Ninguno de ellos se muestra optimista. Las soluciones que proponen desde perspectivas distintas están llenas de dudas. Admiten su desorientación. La palabra “apalancamiento” (leverage) es usada varias veces para describir un funcionamiento financiero a base de deuda futura que, según reconocen, produjo mucho daño.
No se ponen de acuerdo acerca de cuánto keynesianismo está en juego. Recuerdan que Keynes escribió su texto de referencia general en 1936, siete años después del desencadenamiento de la crisis. Ven en el gobierno de Obama una acción a dos puntas. Una es la inyección de ingentes cantidades de dinero con el fin de restablecer el crédito para que la recuperación no sea tan lenta y los efectos tan devastadores como los de la crisis del ’29. No consideran ajena a la misma el acceso al poder de los gobiernos fascistas y el inicio de la Segunda Guerra Mundial. Ninguno quiere siquiera pensar que la crisis actual pueda dar lugar a nuevas formas de autoritarismo y a conflictos mundiales.
Por otro lado, el gobierno de Obama estimula una política de grandes inversiones. Con la monetización forzada de la economía vía emisión y la asunción de obras de infraestructura por el Estado, más el salvataje de corporaciones financieras e industriales, el déficit de los EE.UU. está cerca del 17% de su PBI.
Los economistas convocados hablan de trillones y billones destinados a un mercado paralizado. Las acciones bursátiles no valen nada, y los recuperos se deben a maniobras especulativas de corto alcance. El estímulo a la demanda no parece funcionar. Es normal que en una época como ésta los individuos teman al crédito y se inclinen por el ahorro. El mañana es temible.
Los inversores tampoco quieren arriesgar y no van más allá de pretender recuperar su capacidad instalada. El Estado se dispone a asumir por el momento el rol que los privados deberían cumplir. No deja de disiparse el fantasma de la deflación de precios, y una posterior estanflación.
Soros insiste en que los mercados financieros deben estar regulados. Ferguson no cree en las políticas de estatización ni en que la conducción de la economía deba estar en manos del Estado. Para él, la salida de la crisis depende de los avances tecnológicos y del incremento de la productividad que históricamente, sostiene, es impulsado por los capitales privados.

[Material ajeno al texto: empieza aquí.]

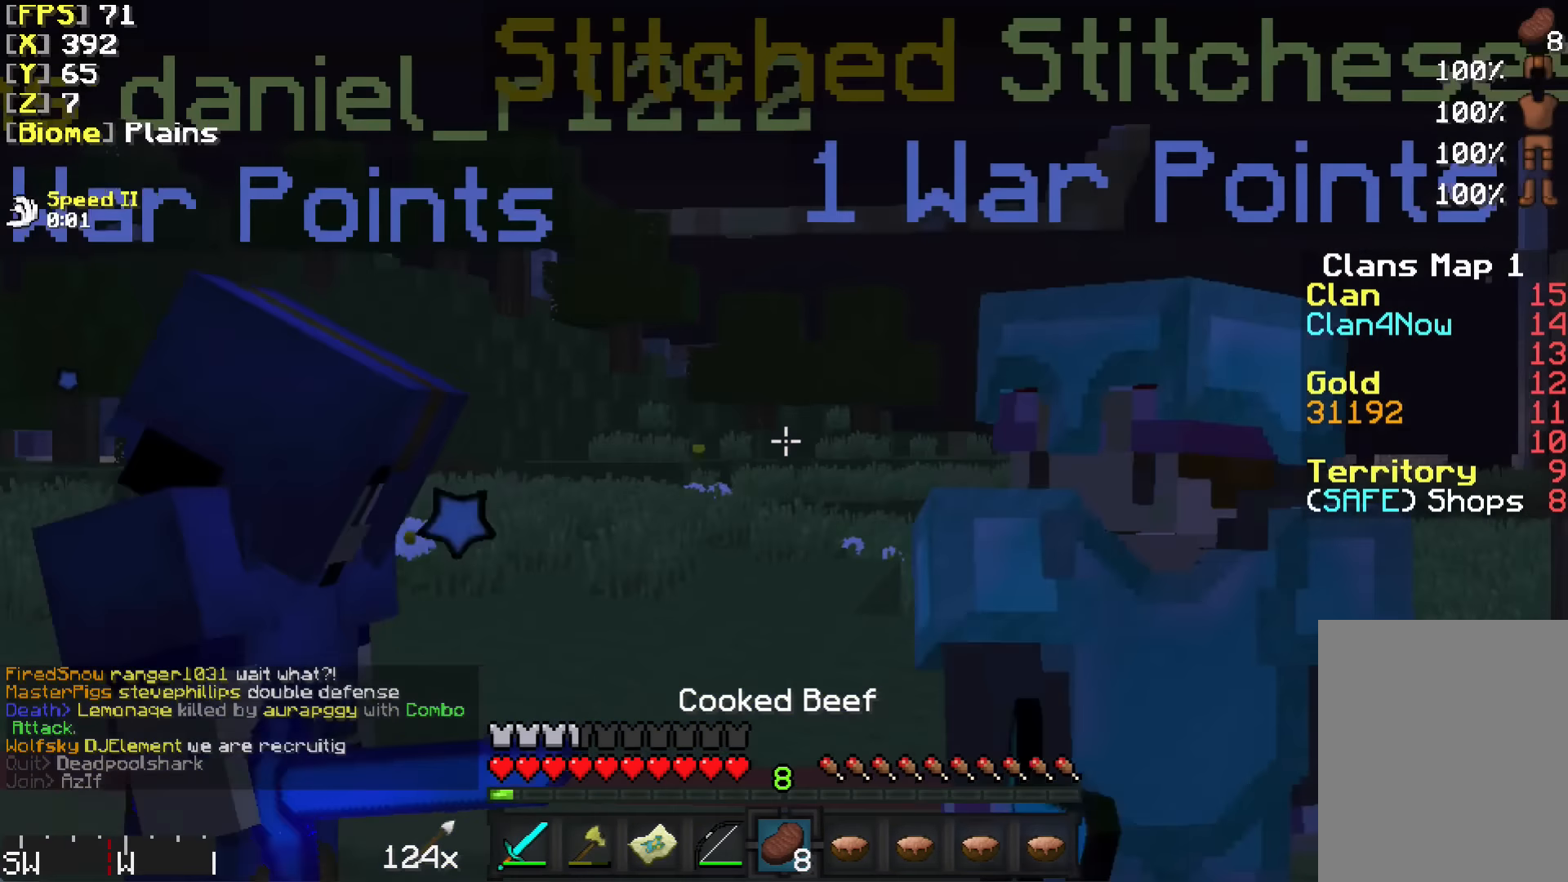
{"keys": ["w"], "mouse": [], "events": [[50, "a", "up"], [300, "a", "down"], [450, "a", "up"], [450, "w", "down"]]}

Krugman cree que el Estado debe cumplir un rol activo y tomar la iniciativa de la inversión sin temerle en exceso al gasto. Pero reconoce que el público norteamericano sólo volverá a gastar si el gobierno le despierta confianza.
La emisión de deuda futura, y el uso de los dineros públicos para incentivar un mercado de trabajo deteriorado por el aumento de la desocupación y para compensar la desfinanciación de las fuerzas productivas tendrá efectos positivos si los ciudadanos norteamericanos confían en la eficiencia y la honestidad de su gobierno.
Krugman estima que Obama es el que está en las mejores condiciones para concitar tal credibilidad. Pero la bruma no se disipa.
Ante una realidad así, los agoreros del fin del capitalismo sienten que llegó su hora. Aún no se sabe muy bien para qué. Hay proyecciones de todo tipo. Utopías de “lo pequeño es hermoso”, de la fundación de una sociedad basada en la vida simple y solidaria de pueblos con espíritu cooperativo, la celebración de la nueva unión del Estado con los pueblos largamente desplazados por la ilimitada codicia del capital, la voluntad de poner la piedra basal de un nuevo modelo de sociedad que resulte de necesarias mutaciones culturales y, además, el deseo de un cambio drástico de una civilización que erró su camino hace siglos; todo indica que ésta es una época fértil para los anunciantes de una nueva aurora.
*Filósofo (www.tomasabraham.com.ar).